(Directive)
One line at a time, check the entries below for the word "Android", and copy each line that has it.

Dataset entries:
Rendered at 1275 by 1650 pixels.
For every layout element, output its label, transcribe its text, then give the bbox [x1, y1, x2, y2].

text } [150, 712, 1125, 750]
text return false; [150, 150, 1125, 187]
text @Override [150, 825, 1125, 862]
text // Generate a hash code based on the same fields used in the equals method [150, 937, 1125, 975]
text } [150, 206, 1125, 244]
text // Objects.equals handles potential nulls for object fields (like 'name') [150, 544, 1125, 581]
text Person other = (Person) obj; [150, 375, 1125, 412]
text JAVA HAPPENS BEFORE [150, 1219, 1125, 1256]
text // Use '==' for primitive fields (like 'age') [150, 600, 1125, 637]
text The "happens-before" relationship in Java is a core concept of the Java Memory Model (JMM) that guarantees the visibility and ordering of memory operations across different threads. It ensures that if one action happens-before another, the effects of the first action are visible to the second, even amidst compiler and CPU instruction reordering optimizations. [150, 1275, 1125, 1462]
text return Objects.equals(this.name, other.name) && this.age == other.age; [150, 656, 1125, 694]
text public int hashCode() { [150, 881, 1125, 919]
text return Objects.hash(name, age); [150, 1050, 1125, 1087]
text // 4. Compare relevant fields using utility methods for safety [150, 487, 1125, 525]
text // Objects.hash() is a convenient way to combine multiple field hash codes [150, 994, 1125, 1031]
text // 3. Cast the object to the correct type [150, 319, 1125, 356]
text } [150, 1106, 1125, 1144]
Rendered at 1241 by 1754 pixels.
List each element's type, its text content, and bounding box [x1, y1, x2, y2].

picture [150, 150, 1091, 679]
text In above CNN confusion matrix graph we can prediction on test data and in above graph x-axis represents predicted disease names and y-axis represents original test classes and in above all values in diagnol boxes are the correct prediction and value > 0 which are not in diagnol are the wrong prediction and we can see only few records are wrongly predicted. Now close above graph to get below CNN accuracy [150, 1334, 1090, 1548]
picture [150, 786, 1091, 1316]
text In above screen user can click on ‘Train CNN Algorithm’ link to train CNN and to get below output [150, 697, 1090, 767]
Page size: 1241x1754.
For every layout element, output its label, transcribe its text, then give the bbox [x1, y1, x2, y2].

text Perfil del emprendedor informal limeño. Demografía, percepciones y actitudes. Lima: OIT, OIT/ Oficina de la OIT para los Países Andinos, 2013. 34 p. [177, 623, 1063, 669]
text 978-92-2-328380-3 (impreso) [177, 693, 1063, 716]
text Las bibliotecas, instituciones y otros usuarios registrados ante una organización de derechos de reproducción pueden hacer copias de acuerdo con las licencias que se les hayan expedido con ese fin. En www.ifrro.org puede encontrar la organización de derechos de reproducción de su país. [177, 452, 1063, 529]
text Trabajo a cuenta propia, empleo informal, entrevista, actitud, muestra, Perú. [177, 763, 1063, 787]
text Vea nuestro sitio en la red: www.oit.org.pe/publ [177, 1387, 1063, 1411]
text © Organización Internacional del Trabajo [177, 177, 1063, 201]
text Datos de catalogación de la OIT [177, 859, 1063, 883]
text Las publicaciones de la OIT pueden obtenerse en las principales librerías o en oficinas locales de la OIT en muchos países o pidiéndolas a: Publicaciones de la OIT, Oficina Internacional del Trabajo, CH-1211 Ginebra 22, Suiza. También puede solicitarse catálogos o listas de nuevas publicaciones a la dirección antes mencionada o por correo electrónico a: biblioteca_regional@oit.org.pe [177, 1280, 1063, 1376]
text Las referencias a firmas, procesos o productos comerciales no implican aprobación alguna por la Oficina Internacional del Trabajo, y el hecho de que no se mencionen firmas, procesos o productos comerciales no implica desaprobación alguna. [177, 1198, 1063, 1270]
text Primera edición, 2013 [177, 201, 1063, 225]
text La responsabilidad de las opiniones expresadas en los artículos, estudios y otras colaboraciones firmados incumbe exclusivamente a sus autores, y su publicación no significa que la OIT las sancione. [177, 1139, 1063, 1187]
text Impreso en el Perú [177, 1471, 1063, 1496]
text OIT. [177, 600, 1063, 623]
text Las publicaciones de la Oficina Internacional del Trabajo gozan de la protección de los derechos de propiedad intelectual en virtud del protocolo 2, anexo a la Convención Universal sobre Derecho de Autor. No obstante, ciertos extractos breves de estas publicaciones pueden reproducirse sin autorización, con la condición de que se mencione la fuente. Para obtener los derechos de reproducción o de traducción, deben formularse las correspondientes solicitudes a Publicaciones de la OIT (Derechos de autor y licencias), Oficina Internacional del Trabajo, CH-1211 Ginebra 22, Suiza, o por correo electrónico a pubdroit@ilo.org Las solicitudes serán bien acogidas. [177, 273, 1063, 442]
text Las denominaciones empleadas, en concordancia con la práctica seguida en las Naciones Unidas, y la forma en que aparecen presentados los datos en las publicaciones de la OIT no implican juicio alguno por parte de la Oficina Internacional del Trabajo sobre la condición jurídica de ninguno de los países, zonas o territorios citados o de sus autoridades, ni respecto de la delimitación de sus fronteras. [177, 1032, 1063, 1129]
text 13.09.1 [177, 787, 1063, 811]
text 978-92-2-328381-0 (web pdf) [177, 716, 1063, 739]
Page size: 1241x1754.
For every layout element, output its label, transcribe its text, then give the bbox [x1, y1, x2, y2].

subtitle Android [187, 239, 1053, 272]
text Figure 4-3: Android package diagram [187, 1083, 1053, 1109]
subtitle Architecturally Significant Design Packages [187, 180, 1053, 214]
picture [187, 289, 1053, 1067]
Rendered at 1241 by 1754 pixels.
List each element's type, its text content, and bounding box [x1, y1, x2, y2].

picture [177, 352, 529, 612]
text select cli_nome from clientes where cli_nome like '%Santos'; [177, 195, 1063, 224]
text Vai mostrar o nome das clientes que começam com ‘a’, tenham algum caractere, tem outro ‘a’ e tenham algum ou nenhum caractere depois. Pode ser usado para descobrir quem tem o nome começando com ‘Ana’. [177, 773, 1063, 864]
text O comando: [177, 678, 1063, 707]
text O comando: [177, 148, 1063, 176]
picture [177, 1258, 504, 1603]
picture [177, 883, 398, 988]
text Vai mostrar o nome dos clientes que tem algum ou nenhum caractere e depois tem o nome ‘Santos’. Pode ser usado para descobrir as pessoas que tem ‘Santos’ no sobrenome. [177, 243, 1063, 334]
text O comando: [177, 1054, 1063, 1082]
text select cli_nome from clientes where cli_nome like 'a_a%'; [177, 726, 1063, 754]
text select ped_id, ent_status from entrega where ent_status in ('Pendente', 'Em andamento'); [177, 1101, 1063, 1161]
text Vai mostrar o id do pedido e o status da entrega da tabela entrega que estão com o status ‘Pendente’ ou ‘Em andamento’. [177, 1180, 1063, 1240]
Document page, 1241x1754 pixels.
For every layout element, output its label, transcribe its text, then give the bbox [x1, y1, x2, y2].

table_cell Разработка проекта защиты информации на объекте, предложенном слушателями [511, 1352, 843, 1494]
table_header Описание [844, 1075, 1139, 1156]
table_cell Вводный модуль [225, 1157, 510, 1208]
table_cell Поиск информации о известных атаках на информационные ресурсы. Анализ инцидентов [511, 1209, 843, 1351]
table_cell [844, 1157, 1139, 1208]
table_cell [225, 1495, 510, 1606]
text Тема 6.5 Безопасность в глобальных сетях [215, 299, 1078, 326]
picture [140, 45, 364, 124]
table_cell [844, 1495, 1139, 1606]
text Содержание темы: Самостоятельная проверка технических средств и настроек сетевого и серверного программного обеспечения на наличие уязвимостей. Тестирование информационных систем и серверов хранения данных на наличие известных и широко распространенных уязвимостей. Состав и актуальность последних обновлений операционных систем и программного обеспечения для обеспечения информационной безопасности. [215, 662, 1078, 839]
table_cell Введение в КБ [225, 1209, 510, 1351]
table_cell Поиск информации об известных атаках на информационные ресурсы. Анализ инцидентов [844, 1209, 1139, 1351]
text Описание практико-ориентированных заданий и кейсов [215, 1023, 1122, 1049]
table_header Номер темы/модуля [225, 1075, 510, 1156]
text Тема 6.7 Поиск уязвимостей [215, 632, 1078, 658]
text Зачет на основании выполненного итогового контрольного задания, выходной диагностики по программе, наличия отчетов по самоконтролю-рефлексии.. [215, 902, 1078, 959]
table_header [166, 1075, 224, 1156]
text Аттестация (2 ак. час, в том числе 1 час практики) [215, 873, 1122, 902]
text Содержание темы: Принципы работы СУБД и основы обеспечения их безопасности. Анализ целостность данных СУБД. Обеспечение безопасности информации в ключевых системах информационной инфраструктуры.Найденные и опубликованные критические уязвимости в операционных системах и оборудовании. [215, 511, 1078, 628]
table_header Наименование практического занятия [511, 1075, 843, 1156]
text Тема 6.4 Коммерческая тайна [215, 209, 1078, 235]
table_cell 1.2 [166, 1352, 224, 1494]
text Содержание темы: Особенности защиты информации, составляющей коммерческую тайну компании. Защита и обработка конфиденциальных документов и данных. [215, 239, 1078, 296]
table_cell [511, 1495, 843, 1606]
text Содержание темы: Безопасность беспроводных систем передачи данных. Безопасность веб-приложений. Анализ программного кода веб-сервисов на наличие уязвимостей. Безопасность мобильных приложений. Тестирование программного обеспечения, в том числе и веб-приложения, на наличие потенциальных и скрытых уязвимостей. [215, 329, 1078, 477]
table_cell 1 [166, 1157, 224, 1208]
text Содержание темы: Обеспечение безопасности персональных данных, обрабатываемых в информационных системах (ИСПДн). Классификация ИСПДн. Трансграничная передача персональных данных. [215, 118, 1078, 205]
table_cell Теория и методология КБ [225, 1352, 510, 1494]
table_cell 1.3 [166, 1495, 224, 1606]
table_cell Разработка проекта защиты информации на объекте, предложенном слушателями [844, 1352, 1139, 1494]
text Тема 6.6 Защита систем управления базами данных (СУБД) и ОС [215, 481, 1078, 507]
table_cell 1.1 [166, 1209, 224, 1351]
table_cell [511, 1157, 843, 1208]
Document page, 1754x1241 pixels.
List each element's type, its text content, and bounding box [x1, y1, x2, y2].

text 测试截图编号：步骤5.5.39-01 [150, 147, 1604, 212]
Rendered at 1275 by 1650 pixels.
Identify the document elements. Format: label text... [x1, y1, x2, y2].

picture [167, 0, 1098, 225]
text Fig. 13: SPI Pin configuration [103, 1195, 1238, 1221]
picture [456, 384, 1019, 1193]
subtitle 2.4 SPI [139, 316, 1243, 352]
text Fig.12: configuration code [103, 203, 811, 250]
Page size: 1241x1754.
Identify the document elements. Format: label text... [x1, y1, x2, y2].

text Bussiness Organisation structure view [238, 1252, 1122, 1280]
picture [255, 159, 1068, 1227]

(Task solution)
subtitle Android [187, 239, 1053, 272]
text Figure 4-3: Android package diagram [187, 1083, 1053, 1109]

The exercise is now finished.